In line with the trends in activity and new orders, latest data showed a decline in constructors’ buying levels in November. The fall, which followed broadly no change in purchasing activity the month before, was only marginal, however.
Construction sector employment, on the other hand, continued to rise. The rate of job creation was quicker than those seen in September and October, though it remained only modest overall and weaker than the trend immediately prior to the pandemic.
Lastly, November saw a deterioration in constructors’ expectations for activity over the next 12 months. Confidence slipped to its lowest level since June, weighed on by concerns about the effects of higher prices, lingering supply chain issues, and the direction of the pandemic.
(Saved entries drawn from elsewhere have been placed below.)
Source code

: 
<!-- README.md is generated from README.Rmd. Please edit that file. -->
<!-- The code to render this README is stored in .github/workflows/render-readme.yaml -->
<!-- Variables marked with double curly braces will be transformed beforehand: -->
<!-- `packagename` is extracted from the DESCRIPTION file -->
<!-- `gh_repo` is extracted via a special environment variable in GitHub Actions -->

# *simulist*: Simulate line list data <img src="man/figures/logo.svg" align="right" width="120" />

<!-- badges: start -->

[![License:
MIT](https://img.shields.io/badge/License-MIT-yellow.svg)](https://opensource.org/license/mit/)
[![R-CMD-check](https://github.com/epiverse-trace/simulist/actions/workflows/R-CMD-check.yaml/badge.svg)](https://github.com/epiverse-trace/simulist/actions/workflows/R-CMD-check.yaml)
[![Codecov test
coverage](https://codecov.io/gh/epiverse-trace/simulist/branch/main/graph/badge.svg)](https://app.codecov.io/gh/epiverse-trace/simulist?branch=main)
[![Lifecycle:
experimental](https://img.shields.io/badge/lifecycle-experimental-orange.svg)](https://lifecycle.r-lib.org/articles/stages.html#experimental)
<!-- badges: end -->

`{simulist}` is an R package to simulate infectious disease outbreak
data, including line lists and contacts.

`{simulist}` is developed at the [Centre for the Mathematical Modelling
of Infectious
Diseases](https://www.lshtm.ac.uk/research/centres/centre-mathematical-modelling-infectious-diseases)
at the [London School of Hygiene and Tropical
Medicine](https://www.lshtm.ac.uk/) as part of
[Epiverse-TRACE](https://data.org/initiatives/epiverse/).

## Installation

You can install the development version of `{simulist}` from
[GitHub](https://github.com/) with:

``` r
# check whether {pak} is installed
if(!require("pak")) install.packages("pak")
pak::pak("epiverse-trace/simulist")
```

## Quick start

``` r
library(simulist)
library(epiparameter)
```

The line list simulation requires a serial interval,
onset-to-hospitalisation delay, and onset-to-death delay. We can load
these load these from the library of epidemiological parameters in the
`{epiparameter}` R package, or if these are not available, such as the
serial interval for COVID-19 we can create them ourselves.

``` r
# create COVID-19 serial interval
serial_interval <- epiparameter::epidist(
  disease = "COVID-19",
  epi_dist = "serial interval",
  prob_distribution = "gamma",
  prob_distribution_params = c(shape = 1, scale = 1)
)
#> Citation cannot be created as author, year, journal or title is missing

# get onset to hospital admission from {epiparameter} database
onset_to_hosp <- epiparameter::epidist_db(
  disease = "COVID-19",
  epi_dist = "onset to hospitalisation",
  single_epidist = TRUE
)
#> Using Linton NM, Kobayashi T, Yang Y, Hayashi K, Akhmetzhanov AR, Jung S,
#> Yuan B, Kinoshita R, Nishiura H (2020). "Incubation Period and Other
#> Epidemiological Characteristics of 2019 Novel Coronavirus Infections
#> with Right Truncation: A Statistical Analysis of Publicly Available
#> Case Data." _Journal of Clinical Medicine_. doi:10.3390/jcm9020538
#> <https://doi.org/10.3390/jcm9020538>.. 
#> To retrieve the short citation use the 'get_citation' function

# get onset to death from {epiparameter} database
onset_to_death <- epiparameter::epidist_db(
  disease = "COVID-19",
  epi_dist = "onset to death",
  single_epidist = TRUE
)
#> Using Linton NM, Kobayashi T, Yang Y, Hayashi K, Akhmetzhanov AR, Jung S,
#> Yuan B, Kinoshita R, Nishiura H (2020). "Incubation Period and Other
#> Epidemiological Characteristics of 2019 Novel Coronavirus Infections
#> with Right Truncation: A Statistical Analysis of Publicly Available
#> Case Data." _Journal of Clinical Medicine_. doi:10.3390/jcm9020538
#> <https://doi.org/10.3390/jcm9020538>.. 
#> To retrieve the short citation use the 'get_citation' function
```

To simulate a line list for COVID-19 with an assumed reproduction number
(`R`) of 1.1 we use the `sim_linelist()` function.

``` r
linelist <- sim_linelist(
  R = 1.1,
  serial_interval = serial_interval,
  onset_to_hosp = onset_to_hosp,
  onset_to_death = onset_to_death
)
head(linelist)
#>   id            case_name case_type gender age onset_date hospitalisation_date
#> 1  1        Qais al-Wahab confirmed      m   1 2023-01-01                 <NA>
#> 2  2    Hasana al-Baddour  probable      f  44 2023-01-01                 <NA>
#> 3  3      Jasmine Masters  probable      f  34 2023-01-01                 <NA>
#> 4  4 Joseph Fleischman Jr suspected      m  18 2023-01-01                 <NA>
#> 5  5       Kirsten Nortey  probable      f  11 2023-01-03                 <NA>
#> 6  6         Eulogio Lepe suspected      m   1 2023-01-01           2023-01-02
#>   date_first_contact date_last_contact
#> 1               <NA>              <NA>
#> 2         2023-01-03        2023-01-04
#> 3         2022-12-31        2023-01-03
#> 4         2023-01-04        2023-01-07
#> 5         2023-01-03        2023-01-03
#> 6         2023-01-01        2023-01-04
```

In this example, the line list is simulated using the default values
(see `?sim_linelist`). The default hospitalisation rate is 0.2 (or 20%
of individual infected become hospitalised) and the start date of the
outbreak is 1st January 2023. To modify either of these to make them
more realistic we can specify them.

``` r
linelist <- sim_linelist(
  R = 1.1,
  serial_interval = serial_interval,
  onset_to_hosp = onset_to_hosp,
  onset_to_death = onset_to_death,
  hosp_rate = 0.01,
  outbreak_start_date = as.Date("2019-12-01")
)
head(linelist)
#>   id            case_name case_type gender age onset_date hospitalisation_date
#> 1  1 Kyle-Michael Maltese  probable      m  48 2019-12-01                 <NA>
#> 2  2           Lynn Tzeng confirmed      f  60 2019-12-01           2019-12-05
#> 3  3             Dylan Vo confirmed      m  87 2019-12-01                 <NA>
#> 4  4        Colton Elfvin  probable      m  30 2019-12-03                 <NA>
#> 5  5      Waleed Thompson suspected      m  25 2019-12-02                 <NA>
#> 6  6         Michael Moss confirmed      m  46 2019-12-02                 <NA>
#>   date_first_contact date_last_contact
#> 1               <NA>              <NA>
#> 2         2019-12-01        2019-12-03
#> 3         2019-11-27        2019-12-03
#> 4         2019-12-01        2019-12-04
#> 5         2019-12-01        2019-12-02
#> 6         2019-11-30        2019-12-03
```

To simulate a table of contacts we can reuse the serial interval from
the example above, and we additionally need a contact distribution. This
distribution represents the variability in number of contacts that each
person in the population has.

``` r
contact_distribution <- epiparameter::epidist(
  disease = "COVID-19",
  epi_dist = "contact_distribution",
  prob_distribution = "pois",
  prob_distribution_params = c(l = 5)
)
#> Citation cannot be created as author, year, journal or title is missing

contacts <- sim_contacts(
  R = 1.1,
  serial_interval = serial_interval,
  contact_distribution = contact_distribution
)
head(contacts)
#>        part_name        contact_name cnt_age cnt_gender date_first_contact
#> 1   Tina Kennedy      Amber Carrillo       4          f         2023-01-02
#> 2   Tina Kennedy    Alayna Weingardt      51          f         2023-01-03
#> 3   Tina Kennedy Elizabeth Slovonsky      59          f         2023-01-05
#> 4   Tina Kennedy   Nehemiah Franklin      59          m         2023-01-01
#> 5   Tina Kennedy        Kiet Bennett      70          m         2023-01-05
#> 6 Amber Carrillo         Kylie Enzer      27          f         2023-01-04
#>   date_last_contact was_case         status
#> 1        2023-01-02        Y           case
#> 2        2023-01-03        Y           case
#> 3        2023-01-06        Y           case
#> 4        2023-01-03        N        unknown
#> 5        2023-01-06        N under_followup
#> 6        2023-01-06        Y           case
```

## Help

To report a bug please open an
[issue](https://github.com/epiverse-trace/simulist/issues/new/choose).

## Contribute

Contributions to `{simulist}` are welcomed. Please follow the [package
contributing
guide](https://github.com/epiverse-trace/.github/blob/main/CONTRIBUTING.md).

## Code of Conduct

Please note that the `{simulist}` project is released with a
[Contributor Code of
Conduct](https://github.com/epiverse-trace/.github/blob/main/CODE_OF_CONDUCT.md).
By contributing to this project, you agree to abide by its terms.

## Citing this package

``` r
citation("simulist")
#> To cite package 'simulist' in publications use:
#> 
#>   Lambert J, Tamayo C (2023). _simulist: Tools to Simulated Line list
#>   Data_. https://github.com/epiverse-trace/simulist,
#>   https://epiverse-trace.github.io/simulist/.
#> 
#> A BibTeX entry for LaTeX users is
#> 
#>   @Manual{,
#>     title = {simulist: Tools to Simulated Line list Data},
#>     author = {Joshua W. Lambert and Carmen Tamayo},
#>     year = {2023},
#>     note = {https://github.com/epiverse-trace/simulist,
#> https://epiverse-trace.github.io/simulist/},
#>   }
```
Commenting on the latest survey results, Phil Smith, Economics Associate Director at IHS Markit, said, “Latest PMI data pointed to an underwhelming performance from the German construction sector in November, with activity remaining subdued and the decline in new orders even gathering pace amid multiple headwinds.
“Constructors continue to contend with capacity constraints, including supply bottlenecks which are pushing up costs and prices, thereby making it more difficult for businesses to secure new work. The fourth wave of COVID was reported to be another factor weighing on activity, with some firms indicating that illness, testing and vaccinations had compounded staff shortages.
“Efforts to try to address capacity issues saw constructors raise employment for a third successive month. Nevertheless, the survey once again highlighted that there remained a distinct lack of available subcontractors across the sector, which not only constrained activity but also added to cost pressures as rates continued to soar.
“Business confidence in the construction sector has taken a knock, dropping to the lowest for five months, with lingering worries about material shortages and rising costs being exacerbated by concerns over the direction of the pandemic.”